“We fell short of what our guests deserve and what we expect of ourselves. We are doing everything we can to support our guests, and using lessons learned to be better moving forward.”
Arne Sorenson, Marriott’s President and Chief Executive Officer
Marriot’s recently announced data security breach is a lesson in cybersecurity for all.
The organization’s challenge to address what happened, restore credibility, and take swift action to prevent another breach should be a wake-up call for any enterprise, in any industry.
Early details suggest that encryption keys were stolen along with credit card information. What’s even more disturbing is Starwood’s inadequate encryption key management policies and practices – the absence of breach detection (and the fact that it has been going on for four years under Starwood) is nothing short of alarming.
There’s no doubt that Marriott International has established policies and procedures designed to protect data and detect malicious anomalies. This breach on Starwood’s data suggests either an internally-initiated cyberattack or one that occurred as a result of hijacking elevated credentials of a user.
While distressing, this incident serves as a reminder that today’s security is at the heart of every digital business.
1. Common Sense Data Storage
Lesson one: payment information should never be stored alongside non-payment data.
The best analogy is storing your keys, passport and money side-by-side when you travel. You’re increasing the likelihood that everything that’s really important could be stolen in one shot.
If best practices were not used by Starwood to properly store and protect the encryption keys, then this could be a much larger breach than what was originally reported.
2. Due Diligence is More Than Just Accounting
Marriott acquired the Starwood brand in 2016. The fact that this breach has been ongoing since 2014 suggests that the issue was not uncovered during the M&A process.
Starwood was a large enough brand on its own to have a mature digital security process in place. Were red flags missed? Were security gaps not known to Starwood?
Or, perhaps, was digital security was not even addressed at the time of the acquisition?
Understanding a company’s current-state digital security program () is critical to ensuring you’re not overpaying for a company that hasn’t invested enough in risk mitigation.
Compliance is a big part of vetting asset quality and liability during a business combination. Security rigor should play a role
3. Get Ready for Even More Regulatory Compliance & Complexity
There are lots of best practices and guidelines for companies to consider when planning for and implementing digital security practices.
But these concepts don’t ensure compliance; regulations do.
Organizations will undoubtedly start to face increasing scrutiny and potential audits over how digital security keys are managed. Asserting that data needs to be encrypted or defining what algorithms should be used will no longer be sufficient.
Companies need to be ready to prove that keys are being effectively managed and securely stored, from cradle to grave and at all times in between.
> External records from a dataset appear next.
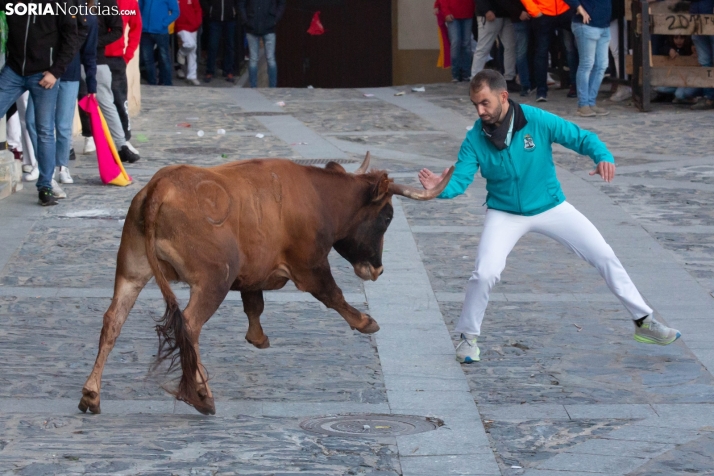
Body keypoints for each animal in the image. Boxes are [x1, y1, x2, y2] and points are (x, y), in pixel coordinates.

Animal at [78, 154, 454, 414]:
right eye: (387, 216)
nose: (377, 270)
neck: (317, 195)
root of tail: (162, 186)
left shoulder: (253, 271)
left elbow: (254, 303)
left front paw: (257, 337)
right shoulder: (310, 264)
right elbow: (332, 294)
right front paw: (365, 321)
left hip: (131, 272)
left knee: (113, 322)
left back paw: (91, 394)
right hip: (213, 280)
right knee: (189, 325)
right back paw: (202, 395)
Compliance organizations and standard bodies will start looking to add this criteria and companies will need to be ready to respond when new standards are introduced.
Additionally, this incident has all the right elements to become the poster-child case for GDPR. Marriott is an international company and has a significant EU operations base.
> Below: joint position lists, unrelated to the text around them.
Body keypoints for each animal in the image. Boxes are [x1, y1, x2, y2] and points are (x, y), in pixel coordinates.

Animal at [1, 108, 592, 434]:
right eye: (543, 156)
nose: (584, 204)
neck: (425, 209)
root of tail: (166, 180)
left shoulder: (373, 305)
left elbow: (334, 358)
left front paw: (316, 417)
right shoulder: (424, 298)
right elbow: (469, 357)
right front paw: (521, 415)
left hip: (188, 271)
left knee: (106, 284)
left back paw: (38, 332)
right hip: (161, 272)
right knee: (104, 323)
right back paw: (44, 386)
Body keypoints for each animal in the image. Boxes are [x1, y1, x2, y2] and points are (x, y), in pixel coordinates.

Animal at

Beyond financial penalties, the fallout could drive even greater restrictions and impact privacy regulations & future legislation in the US.
4. Brand Credibility is Everything
Crisis management is something you plan for, but you never really know what it’s going to look like until something happens.
The Marriott brand has been around since 1927, transforming into the hotel brand it is today in 1957. It has spent decades building a reputation of trust that in just a few moments has taken a hit.
Only time will tell how quickly patrons will forgive. It’s unlikely that they’ll ever forget.
Lawsuits, government intervention, customer mistrust … and don’t forget they’ve got a credit card division, too. Marriott will be in the news for years to come, reminding us over and over again of the strife they suffered by a potentially lackluster digital security program.
5. 'Personal Data' is Just That: Personal
Companies are using data to personalize customer experiences. And it works…when the data is gathered with consent and the customer has demonstrated some level of interest.
Think about how deep this goes – the data these hackers have goes beyond buying preferences.
It could include where these travelers have been, what rooms they like, what food they’ve eaten, names and data of other family members who have traveled with them. Birthdays, passwords, even patterns of when someone travels for business and is away from home. From a national security perspective, passport numbers and other information could be sold to adversarial nations.
It sounds far-fetched, but this new world we’re living in has threats we’re not even aware of yet.
This breach could have happened to any company. Cyber attackers are getting more and more sophisticated, and it’s impossible to foresee coming threats and prevent all breaches – but there are steps to take to make it harder, like ensuring every asset is covered by a digital identity, and the devices you’re investing in have security incorporated into the design.
Investing in the right things can reduce the likelihood of a breach while also reducing the negative impact of them when they happen.